**Zu erledigen:**
1. Beantworte anhand des Seitentexts kurz:
(a) Wo fanden die Protestaktionen im Februar fast ausschließlich statt?
(b) Wem schreibt Ilya die zahlreichen Wahlfälschungen zu?
(c) Auf welche Losung beschränkte sich die Bewegung?
2. Übertrage diesen Satz aus dem Seitentext ins Englische: „Die Oppositionsführer wollten mit dem Bekanntmachen der Wahlfälschungen der Bewegung neuen Schwung verleihen und erreichen, dass die Präsidentschaftswahl als illegitim angesehen wird.“

Im Verlauf der Februar-Aktivitäten waren die Anti-Putin-Gefühle sehr verbreitet. Gibt es einen grundlegenden Unterschied zwischen Februar und Dezember, als sich die Proteste gegen die Korruption und die repressive Politik des Regimes richtete und einen „Wandel“ forderten, auch wenn dies auf zwiespältig Weise geschah?

Ilya: Im Februar fanden die Protestaktionen fast ausschließlich in den gros­sen Städten statt und konzentrierten sich auf die Wahlkampagne. Ihre Führer verzeichneten selbstverständlich zahlreiche Wahlfälschungen durch Putins Wahlkampfteam, das damit den Sieg schon beim ersten Wahlgang sicherstellte. Die Oppositionsführer wollten mit dem Bekanntmachen der Wahlfälschungen der Bewegung neuen Schwung verleihen und erreichen, dass die Präsidentschaftswahl als illegitim angesehen wird. Deshalb hat die Bewegung keine umfassenderen politischen Forderungen entwickelt und sie hat sich auf die Losung beschränkt: „Für ehrliche Wahlen“, was mensch ja schon im Dezember hören konnte. Innerhalb der Opposition traten eher technische Fragen an die Stelle der politischen, während auf d
er anderen Seite Putin sich als ein Führer präsentierte, der auf alle wichtigen Fragen eine konkrete Antwort hatte, von der Rentenreform bis zur Außenpolitik.

**Gegebene Daten:**
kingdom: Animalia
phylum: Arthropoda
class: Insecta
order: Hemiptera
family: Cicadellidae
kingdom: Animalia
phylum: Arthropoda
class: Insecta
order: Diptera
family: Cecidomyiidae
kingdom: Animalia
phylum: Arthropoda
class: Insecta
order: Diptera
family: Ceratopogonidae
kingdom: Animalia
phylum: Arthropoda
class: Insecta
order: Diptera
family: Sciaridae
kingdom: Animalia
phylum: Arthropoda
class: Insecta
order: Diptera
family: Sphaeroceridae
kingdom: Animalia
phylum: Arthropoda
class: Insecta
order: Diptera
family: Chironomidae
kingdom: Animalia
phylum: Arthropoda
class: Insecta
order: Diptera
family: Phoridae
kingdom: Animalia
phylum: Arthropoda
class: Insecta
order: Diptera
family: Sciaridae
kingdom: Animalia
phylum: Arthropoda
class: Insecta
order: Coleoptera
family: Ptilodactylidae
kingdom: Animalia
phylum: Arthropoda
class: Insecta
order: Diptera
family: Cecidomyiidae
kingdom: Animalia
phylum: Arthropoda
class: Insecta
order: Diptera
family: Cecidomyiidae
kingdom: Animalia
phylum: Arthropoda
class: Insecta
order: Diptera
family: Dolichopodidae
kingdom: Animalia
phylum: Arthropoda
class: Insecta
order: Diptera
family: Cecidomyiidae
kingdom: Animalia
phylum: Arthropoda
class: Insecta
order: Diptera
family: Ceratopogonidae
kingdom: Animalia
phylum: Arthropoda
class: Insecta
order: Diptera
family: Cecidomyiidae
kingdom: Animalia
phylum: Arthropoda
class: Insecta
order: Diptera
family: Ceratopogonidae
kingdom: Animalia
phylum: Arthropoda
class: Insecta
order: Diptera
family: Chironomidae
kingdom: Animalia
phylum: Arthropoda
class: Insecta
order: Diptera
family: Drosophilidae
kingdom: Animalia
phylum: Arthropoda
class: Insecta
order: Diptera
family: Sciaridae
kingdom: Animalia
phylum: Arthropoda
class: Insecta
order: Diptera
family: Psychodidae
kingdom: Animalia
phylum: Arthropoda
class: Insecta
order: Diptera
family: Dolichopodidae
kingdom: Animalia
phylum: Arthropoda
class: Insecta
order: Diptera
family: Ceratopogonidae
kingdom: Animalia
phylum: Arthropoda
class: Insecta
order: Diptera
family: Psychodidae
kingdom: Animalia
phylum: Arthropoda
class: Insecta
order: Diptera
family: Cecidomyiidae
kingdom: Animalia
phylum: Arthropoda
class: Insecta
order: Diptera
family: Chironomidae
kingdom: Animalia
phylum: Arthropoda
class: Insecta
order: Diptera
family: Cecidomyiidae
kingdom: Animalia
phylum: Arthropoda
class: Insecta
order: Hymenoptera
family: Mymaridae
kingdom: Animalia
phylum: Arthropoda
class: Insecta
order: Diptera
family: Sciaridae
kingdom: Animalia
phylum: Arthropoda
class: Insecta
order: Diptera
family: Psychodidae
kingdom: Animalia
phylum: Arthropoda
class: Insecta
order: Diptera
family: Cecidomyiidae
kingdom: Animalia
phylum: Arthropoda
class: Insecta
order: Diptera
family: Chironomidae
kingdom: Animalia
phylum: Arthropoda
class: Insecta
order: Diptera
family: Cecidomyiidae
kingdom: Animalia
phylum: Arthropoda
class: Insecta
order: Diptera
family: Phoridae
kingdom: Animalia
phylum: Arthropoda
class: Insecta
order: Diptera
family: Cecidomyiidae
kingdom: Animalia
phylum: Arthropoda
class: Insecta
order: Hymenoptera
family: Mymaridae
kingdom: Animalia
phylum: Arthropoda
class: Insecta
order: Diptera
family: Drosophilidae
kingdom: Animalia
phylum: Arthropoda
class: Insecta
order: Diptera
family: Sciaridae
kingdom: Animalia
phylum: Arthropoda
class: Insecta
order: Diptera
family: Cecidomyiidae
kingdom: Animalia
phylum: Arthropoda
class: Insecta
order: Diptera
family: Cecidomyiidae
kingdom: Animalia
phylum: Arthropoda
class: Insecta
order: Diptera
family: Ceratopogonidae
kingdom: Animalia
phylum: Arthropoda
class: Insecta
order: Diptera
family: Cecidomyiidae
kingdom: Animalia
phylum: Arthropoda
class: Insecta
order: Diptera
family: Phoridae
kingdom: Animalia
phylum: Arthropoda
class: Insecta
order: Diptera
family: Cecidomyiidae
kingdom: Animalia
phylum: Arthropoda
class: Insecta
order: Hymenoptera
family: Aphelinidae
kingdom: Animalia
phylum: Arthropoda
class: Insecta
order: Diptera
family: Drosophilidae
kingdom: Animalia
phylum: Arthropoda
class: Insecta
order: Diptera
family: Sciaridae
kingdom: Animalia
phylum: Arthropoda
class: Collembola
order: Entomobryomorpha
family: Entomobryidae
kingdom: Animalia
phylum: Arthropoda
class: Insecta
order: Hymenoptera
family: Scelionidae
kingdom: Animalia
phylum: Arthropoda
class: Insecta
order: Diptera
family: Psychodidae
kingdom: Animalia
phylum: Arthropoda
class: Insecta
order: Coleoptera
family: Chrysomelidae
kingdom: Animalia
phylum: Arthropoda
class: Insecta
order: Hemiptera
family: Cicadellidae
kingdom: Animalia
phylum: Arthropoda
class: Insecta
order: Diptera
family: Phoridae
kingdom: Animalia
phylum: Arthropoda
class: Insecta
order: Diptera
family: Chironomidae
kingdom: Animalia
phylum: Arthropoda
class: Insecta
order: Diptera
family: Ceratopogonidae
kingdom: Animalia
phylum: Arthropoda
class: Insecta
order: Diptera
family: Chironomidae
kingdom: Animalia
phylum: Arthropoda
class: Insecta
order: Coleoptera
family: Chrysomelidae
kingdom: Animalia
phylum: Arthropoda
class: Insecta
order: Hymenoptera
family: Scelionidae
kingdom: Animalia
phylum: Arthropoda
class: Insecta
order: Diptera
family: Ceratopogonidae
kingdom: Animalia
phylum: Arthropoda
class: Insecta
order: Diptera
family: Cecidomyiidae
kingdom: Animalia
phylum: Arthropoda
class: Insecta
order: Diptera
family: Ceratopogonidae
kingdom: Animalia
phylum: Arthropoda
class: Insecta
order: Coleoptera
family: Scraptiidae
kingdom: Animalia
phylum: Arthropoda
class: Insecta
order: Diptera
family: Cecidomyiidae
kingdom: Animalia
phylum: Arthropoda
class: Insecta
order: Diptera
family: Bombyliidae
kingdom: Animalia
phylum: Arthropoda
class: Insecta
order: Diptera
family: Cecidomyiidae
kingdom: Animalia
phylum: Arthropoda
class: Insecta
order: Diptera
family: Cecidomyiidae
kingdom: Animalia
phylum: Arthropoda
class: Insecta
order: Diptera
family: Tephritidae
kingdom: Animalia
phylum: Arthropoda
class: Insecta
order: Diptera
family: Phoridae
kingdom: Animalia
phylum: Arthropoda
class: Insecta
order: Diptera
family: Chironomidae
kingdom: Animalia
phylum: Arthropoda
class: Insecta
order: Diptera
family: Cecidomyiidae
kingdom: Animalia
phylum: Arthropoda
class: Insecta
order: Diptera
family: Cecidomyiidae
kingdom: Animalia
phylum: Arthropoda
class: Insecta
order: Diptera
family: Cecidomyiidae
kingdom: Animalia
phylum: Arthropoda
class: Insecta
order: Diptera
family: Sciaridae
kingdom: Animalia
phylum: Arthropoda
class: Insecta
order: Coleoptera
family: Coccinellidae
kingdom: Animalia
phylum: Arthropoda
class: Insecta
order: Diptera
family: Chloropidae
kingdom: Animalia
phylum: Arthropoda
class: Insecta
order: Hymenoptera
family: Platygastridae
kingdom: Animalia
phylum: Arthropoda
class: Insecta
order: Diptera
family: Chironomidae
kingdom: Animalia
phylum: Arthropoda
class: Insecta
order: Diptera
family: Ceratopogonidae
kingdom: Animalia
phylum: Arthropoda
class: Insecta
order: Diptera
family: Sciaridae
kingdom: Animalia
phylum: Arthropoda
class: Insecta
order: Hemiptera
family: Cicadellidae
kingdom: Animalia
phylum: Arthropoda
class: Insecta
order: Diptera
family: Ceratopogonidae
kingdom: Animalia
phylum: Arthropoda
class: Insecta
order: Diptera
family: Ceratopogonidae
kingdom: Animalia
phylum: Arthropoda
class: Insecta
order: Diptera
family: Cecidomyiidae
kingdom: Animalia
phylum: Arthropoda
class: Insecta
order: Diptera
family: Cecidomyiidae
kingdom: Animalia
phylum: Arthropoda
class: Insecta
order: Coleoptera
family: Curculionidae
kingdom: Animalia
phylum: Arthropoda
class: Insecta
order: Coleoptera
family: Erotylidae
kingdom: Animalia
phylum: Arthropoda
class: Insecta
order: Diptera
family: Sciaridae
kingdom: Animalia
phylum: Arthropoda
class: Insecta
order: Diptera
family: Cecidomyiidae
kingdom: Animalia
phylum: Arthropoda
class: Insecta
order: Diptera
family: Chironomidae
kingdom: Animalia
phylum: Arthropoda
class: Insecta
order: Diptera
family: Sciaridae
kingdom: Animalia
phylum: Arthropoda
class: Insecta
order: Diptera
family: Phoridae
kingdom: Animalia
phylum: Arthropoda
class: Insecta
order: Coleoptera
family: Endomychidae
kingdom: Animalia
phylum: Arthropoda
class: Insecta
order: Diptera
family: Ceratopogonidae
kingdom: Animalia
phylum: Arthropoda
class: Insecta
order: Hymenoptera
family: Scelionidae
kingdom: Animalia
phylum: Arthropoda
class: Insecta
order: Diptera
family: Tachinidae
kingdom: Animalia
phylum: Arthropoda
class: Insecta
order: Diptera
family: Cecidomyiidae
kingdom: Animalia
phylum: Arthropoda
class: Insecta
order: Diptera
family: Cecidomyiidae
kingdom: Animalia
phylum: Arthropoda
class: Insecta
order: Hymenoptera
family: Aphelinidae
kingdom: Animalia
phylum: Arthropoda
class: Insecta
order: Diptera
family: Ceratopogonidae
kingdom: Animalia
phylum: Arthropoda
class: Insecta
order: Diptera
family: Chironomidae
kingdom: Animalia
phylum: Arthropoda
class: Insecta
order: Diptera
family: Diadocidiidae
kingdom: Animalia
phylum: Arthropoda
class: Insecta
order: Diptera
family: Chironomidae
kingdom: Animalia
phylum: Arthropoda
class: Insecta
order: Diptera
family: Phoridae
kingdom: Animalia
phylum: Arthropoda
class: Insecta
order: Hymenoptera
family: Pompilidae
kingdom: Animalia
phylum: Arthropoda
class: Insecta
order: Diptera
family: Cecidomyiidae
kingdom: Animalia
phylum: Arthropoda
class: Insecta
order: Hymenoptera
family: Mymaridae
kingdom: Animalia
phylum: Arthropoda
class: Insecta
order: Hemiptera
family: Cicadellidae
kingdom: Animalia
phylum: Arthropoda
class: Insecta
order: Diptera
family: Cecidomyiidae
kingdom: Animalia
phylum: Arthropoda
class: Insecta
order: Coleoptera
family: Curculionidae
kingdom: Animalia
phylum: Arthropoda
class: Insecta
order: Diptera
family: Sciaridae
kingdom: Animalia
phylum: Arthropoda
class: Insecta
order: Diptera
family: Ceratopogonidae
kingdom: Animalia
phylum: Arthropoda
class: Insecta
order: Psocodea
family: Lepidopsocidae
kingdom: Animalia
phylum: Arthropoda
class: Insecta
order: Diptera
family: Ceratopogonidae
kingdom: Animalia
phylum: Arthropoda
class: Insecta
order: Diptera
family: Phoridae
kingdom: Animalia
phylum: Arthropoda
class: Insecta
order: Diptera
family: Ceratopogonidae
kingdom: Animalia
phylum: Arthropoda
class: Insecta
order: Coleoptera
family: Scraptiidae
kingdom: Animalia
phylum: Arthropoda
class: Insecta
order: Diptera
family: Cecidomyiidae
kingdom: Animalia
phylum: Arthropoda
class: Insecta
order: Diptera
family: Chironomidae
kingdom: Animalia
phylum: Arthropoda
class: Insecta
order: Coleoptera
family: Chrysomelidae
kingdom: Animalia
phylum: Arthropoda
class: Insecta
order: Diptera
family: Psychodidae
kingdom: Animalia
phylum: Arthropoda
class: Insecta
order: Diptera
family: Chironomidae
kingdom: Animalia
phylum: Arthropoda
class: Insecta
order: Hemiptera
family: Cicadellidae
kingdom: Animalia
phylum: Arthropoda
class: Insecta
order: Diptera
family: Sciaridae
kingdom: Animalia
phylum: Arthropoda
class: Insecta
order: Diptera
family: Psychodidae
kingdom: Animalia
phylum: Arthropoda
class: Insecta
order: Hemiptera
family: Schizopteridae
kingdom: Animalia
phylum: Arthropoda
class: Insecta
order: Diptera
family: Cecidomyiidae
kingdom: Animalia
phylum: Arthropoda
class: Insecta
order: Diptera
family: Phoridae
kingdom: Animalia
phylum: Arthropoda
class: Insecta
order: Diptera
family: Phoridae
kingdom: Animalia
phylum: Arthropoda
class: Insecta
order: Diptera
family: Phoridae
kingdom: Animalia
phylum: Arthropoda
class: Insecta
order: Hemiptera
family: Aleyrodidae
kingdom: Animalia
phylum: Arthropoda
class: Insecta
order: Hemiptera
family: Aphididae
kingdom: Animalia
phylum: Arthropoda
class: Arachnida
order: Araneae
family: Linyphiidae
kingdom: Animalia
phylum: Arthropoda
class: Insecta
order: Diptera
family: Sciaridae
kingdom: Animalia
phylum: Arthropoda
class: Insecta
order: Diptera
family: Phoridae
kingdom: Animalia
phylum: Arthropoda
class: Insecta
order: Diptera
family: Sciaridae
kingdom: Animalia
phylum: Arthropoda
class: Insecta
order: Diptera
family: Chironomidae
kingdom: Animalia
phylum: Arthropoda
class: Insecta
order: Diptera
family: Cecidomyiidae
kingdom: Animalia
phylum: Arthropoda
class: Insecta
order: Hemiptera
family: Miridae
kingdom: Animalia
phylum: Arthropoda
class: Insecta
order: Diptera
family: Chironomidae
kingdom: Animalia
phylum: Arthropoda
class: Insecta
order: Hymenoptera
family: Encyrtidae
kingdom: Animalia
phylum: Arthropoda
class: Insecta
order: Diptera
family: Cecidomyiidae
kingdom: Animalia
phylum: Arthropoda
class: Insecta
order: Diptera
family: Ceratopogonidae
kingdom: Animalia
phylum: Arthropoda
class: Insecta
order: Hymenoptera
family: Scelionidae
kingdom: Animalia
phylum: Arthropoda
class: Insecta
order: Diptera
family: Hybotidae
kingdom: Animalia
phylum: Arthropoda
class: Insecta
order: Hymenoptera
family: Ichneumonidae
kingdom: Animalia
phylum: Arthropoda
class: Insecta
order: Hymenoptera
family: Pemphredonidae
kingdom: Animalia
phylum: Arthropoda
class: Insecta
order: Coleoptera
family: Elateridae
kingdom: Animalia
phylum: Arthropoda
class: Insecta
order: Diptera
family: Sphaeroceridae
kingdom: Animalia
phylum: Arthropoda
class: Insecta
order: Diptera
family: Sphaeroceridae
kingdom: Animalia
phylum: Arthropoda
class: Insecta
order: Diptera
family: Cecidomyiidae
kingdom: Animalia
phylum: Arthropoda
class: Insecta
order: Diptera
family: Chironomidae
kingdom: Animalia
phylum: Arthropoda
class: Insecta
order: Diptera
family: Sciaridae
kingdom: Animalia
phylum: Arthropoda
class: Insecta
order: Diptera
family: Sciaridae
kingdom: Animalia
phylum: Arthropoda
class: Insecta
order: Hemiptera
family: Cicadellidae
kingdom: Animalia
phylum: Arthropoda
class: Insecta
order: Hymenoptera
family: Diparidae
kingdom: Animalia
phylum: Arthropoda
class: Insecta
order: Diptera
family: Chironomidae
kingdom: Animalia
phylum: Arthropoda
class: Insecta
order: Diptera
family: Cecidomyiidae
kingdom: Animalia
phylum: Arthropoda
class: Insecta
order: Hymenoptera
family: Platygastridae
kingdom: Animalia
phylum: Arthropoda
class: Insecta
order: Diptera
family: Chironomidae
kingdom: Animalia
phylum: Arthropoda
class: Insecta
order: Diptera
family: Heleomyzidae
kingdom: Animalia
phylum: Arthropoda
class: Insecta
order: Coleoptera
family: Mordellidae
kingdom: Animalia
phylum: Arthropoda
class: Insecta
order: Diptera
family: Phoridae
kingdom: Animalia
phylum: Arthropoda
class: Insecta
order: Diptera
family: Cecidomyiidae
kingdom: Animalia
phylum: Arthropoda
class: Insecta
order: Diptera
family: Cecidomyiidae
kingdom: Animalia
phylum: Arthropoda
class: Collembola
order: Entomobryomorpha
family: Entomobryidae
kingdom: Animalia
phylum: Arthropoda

**Lösungen:**
1.
(a) In den großen Städten.
(b) Putins Wahlkampfteam.
(c) „Für ehrliche Wahlen“.

2. By making the electoral fraud public, the opposition leaders wanted to give the movement new momentum and ensure that the presidential election would be seen as illegitimate.